### Information shown
▶

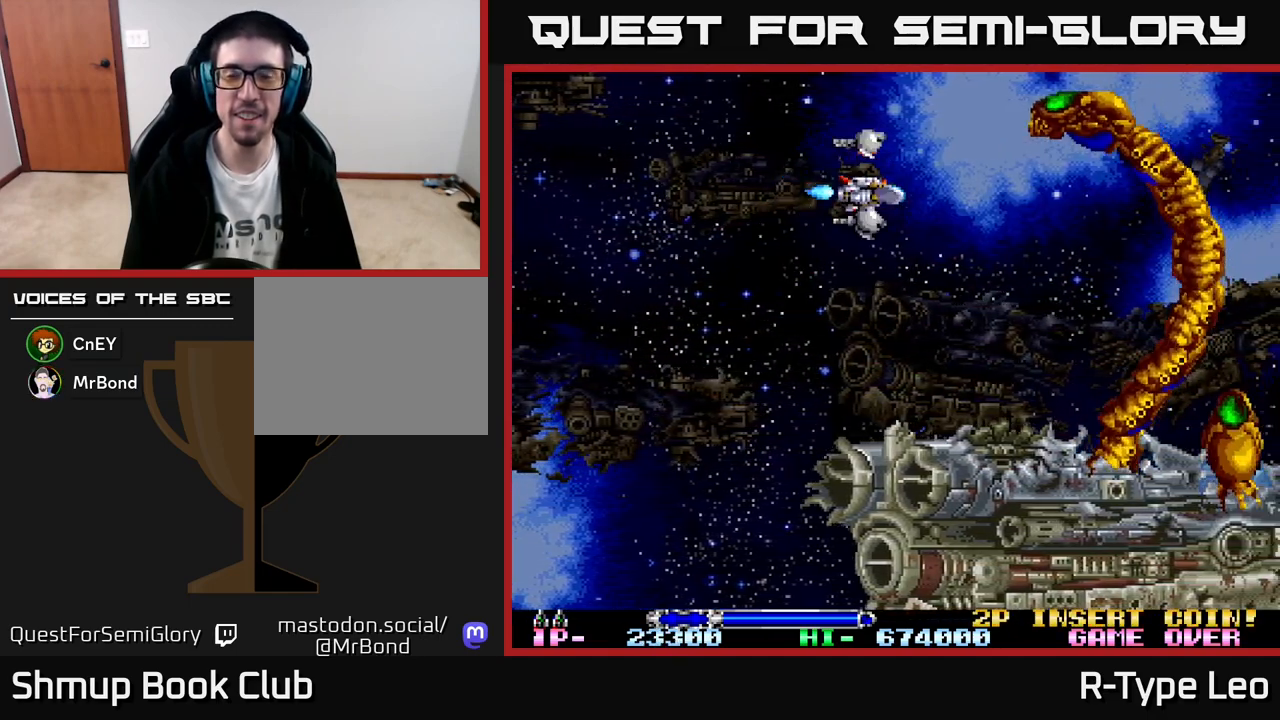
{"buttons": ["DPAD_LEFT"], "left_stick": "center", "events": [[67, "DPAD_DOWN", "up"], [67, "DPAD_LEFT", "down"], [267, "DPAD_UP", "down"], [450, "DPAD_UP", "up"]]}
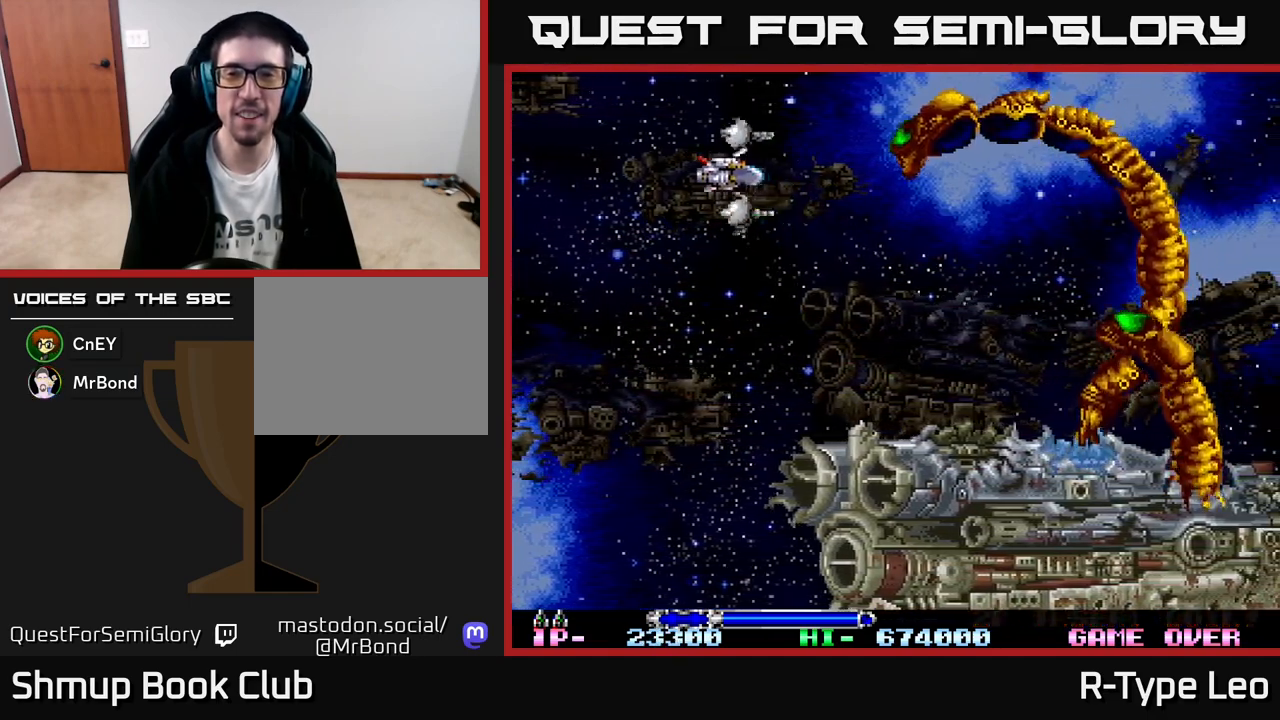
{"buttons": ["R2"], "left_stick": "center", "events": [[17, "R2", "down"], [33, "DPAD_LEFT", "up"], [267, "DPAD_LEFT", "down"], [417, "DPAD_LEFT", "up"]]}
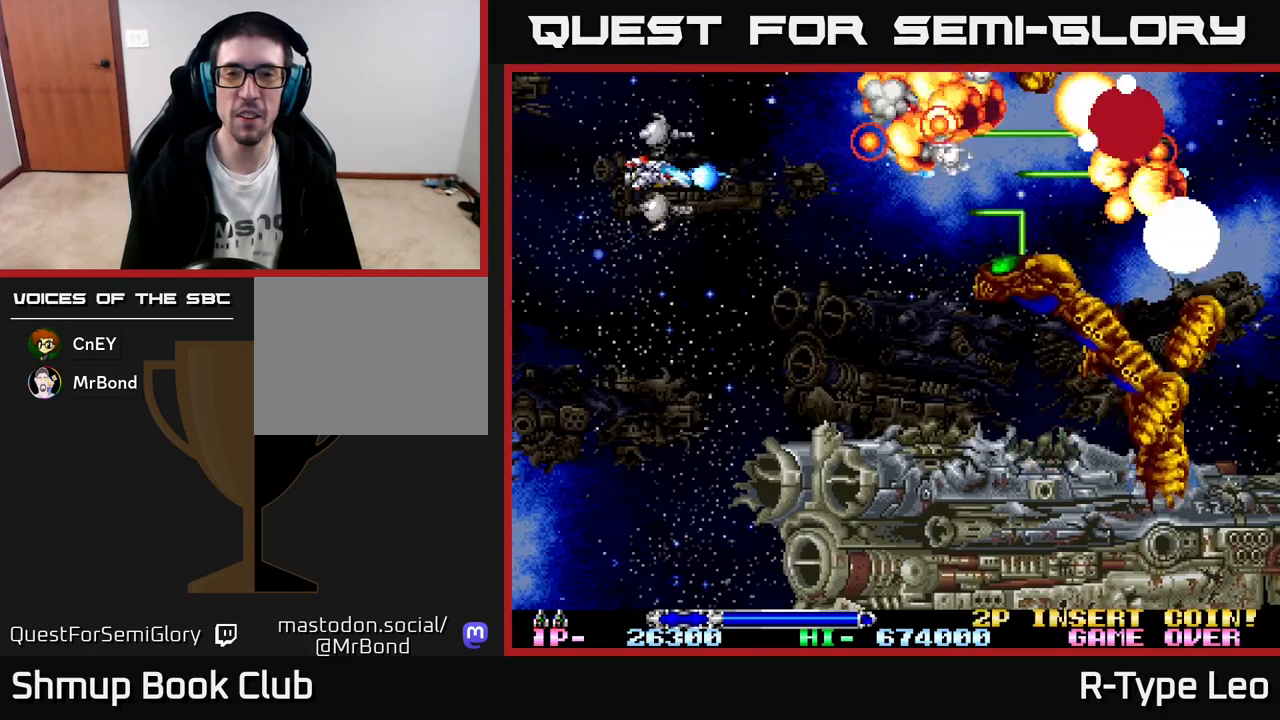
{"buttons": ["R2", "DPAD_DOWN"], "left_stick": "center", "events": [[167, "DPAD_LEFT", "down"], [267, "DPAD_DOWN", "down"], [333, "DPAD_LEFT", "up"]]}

◀

### Task requirements
Pictures are not part of the copy; transcribe the rest of the data verbatim.

### Answer for the task
{"buttons": ["DPAD_LEFT"], "left_stick": "center", "events": [[67, "DPAD_DOWN", "up"], [67, "DPAD_LEFT", "down"], [267, "DPAD_UP", "down"], [450, "DPAD_UP", "up"]]}
{"buttons": ["R2"], "left_stick": "center", "events": [[17, "R2", "down"], [33, "DPAD_LEFT", "up"], [267, "DPAD_LEFT", "down"], [417, "DPAD_LEFT", "up"]]}
{"buttons": ["R2", "DPAD_DOWN"], "left_stick": "center", "events": [[167, "DPAD_LEFT", "down"], [267, "DPAD_DOWN", "down"], [333, "DPAD_LEFT", "up"]]}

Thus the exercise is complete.